- TASK INSTRUCTIONS:
Recast the material as a numbered list, omitting blank lines and beginning with its first line through the line containing "family: Sphaeroceridae", inclusive.

--

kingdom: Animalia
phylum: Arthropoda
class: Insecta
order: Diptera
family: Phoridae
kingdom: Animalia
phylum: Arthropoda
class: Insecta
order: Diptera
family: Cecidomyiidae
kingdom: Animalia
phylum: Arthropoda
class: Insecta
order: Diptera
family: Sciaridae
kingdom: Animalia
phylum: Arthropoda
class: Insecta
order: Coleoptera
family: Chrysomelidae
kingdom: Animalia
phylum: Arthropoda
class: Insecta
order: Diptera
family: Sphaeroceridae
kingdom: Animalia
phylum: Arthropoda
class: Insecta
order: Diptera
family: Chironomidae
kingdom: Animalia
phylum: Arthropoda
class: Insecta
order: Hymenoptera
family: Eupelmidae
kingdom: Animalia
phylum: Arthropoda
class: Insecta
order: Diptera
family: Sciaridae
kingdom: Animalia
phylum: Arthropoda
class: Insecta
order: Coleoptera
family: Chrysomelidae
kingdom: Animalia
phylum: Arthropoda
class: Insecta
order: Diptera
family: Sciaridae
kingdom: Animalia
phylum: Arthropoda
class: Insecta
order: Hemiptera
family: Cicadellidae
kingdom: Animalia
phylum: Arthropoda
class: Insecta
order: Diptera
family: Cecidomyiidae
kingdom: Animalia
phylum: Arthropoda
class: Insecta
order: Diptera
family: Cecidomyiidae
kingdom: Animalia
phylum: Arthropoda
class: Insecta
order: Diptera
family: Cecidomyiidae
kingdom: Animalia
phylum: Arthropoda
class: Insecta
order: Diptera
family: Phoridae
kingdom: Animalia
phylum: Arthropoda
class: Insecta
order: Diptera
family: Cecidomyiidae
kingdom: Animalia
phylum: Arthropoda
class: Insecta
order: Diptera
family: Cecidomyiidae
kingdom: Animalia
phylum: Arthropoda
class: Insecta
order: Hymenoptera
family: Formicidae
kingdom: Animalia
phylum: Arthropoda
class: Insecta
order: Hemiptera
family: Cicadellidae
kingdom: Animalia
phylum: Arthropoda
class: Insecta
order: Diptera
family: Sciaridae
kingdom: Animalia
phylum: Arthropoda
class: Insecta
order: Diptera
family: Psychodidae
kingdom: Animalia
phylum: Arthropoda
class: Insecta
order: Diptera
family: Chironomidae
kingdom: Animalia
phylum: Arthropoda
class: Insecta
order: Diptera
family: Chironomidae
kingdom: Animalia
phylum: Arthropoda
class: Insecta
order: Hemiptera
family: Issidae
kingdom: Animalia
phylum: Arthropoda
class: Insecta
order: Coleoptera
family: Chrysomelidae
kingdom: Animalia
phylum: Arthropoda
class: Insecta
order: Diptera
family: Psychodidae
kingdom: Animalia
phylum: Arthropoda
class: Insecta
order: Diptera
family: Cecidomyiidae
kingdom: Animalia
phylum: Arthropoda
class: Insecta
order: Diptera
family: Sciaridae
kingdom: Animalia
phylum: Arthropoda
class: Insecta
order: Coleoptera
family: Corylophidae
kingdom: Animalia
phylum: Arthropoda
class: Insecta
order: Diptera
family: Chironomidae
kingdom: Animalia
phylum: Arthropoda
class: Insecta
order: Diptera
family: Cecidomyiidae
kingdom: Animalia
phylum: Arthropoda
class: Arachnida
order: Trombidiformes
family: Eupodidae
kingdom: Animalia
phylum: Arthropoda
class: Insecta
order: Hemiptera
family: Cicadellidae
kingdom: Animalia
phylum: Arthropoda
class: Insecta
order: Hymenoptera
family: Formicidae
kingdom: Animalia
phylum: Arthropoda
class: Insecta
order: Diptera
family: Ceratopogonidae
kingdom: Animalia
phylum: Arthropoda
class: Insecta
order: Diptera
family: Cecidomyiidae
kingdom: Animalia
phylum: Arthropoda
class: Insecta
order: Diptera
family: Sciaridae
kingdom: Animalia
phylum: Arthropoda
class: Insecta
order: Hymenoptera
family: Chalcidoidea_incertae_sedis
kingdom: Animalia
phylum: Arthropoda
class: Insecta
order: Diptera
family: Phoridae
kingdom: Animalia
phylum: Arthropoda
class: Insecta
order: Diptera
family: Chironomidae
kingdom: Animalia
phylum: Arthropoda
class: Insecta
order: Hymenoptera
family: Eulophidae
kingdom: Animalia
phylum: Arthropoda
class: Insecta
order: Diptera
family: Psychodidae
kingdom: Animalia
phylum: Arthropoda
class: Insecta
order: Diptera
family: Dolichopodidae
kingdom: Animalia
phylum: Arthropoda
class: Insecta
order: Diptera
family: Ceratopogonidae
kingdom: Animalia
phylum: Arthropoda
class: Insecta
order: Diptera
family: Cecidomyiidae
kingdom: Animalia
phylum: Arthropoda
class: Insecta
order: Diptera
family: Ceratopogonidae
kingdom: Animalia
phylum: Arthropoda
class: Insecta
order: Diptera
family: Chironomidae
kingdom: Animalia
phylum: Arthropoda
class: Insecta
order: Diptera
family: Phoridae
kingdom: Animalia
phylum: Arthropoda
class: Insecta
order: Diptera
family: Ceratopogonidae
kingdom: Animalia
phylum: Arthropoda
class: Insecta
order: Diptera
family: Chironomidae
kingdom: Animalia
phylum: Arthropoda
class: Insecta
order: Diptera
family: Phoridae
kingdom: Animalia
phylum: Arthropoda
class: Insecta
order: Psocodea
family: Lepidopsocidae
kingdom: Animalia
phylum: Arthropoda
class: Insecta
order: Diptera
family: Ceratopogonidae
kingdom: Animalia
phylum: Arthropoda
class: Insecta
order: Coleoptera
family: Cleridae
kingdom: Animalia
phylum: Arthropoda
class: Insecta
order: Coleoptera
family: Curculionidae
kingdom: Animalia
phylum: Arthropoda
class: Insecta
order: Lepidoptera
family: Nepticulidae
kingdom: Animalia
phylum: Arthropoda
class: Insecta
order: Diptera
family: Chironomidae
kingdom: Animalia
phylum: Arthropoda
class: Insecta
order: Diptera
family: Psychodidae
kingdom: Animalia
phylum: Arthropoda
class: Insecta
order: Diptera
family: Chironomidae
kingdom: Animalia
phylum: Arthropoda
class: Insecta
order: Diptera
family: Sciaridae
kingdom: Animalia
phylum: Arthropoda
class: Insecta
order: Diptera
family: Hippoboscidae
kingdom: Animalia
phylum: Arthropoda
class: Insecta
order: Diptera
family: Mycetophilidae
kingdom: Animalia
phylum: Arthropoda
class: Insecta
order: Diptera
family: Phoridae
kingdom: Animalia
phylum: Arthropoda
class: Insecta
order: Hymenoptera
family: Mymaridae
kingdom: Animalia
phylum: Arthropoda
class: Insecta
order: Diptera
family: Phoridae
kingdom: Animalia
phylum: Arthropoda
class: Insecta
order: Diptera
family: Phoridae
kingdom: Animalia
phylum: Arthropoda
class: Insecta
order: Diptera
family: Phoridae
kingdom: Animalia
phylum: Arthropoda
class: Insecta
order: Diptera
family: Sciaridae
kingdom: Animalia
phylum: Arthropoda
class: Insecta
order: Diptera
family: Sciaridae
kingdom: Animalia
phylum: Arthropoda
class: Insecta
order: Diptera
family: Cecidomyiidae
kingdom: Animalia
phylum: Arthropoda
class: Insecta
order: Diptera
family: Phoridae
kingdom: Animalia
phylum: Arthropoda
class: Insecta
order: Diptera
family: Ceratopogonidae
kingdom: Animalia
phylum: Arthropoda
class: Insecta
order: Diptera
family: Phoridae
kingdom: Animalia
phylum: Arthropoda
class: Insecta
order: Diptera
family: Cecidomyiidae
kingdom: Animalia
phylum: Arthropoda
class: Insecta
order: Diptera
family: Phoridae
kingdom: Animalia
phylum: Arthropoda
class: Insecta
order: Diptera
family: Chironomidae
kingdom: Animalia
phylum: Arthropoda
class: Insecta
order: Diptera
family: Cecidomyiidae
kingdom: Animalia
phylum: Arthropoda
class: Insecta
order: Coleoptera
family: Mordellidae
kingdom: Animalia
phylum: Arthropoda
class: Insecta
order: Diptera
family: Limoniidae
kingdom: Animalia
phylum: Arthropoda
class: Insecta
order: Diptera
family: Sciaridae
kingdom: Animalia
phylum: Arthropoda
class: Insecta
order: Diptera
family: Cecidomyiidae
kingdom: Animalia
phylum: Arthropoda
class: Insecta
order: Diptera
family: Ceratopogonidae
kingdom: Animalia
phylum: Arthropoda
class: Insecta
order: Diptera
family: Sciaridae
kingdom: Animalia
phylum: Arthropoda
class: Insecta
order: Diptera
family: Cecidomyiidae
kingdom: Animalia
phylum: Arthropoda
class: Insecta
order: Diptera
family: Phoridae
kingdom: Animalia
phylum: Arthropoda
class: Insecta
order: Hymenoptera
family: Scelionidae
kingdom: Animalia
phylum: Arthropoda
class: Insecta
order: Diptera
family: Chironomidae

--

- FULL SOLUTION:
1. kingdom: Animalia
2. phylum: Arthropoda
3. class: Insecta
4. order: Diptera
5. family: Phoridae
6. kingdom: Animalia
7. phylum: Arthropoda
8. class: Insecta
9. order: Diptera
10. family: Cecidomyiidae
11. kingdom: Animalia
12. phylum: Arthropoda
13. class: Insecta
14. order: Diptera
15. family: Sciaridae
16. kingdom: Animalia
17. phylum: Arthropoda
18. class: Insecta
19. order: Coleoptera
20. family: Chrysomelidae
21. kingdom: Animalia
22. phylum: Arthropoda
23. class: Insecta
24. order: Diptera
25. family: Sphaeroceridae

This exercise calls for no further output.